# READING TEXT:
----------------

Aesthetic Transformation & Sources of Inspiration

This seminar allows for immersing into an interdisciplinary process of aesthetic transformation, with the Berlin city space as a starting point. The main focus lies on the idea-generating process: How do we find ideas and how is inspiration passed on to another discipline or another artist?

The methodology of Aesthetic Transformation is based on the fundamental idea that every creative work operates in a system of relationships to other fields and to what has been created before.  

The course is aimed at artists, designers, architects, and people who work in the creative sector and who would like to experiment within an interdisciplinary framework. The participants will use a transformative strategy to generate ideas and critically explore contemporary art practices through group conversations and readings. Furthermore, we will initiate a transformation process in which participants from various disciplines will find their inspiration and create new works based on it. This will include the application of chance operations and improvisational strategies in order to accelerate the creative process.

A transformation process needs a starting point which will be determined together with all participants (e.g. choosing a location in the city of Berlin). Sound, performance, dance, sculpture, visual or conceptual artists, designers or architects will produce artworks as their first response to the chosen topic. Participants will develop sequential works that act upon multiple interpretative statements. Individual works will connect to those of others and thus a collective and multi-perspective investigation of the chosen topic will unfold.

----------------

Short-answer chart entries
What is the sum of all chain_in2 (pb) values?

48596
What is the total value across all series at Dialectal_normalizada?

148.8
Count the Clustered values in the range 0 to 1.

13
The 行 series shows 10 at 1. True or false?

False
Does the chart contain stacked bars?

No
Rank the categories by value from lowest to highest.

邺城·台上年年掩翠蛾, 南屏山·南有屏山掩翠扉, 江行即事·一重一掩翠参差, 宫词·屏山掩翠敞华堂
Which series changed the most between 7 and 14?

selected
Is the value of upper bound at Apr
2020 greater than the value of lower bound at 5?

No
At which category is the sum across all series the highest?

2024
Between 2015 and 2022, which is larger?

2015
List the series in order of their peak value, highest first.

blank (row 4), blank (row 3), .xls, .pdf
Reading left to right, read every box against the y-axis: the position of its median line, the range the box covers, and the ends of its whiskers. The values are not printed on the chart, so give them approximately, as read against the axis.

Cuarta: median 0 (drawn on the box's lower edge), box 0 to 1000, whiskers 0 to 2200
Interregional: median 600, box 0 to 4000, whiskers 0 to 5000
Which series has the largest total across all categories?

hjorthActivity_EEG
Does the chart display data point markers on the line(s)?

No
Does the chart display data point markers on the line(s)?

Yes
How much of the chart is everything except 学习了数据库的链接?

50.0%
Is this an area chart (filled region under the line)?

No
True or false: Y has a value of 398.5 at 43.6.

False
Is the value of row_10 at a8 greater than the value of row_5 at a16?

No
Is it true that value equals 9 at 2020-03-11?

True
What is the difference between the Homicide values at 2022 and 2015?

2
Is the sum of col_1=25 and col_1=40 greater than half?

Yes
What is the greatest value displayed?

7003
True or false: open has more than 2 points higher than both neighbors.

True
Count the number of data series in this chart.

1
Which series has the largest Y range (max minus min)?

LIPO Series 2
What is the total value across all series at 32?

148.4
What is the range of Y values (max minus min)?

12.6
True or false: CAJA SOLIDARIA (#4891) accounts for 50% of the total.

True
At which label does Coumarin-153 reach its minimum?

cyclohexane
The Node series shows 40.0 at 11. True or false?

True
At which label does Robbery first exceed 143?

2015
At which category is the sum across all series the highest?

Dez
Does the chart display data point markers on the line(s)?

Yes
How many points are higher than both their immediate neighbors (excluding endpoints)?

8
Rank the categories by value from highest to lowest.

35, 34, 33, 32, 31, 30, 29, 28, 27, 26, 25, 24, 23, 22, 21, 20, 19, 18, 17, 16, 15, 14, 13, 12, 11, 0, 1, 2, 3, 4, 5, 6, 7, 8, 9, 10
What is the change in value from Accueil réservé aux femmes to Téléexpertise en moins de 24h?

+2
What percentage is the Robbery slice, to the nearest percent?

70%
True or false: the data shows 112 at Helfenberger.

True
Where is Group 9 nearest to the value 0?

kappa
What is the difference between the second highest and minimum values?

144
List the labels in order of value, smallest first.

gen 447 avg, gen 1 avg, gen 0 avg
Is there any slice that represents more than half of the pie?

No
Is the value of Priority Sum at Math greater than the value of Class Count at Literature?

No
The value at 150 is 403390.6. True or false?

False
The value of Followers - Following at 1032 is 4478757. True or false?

----------------

# ACTIVITIES:
**1.** Reproduce the seminar description from "The methodology of" down to "been created before.".
**2.** Substitute "graph" for "chart" in the entries, from the very first one down to the line that contains "Which series changed", and leave everything else unchanged. Give only those lines.
The seminar description and the entries have no connection to each other.

# ANSWERS IN ORDER:
**1.**
The methodology of Aesthetic Transformation is based on the fundamental idea that every creative work operates in a system of relationships to other fields and to what has been created before.

**2.**
What is the sum of all chain_in2 (pb) values?

48596
What is the total value across all series at Dialectal_normalizada?

148.8
Count the Clustered values in the range 0 to 1.

13
The 行 series shows 10 at 1. True or false?

False
Does the graph contain stacked bars?

No
Rank the categories by value from lowest to highest.

邺城·台上年年掩翠蛾, 南屏山·南有屏山掩翠扉, 江行即事·一重一掩翠参差, 宫词·屏山掩翠敞华堂
Which series changed the most between 7 and 14?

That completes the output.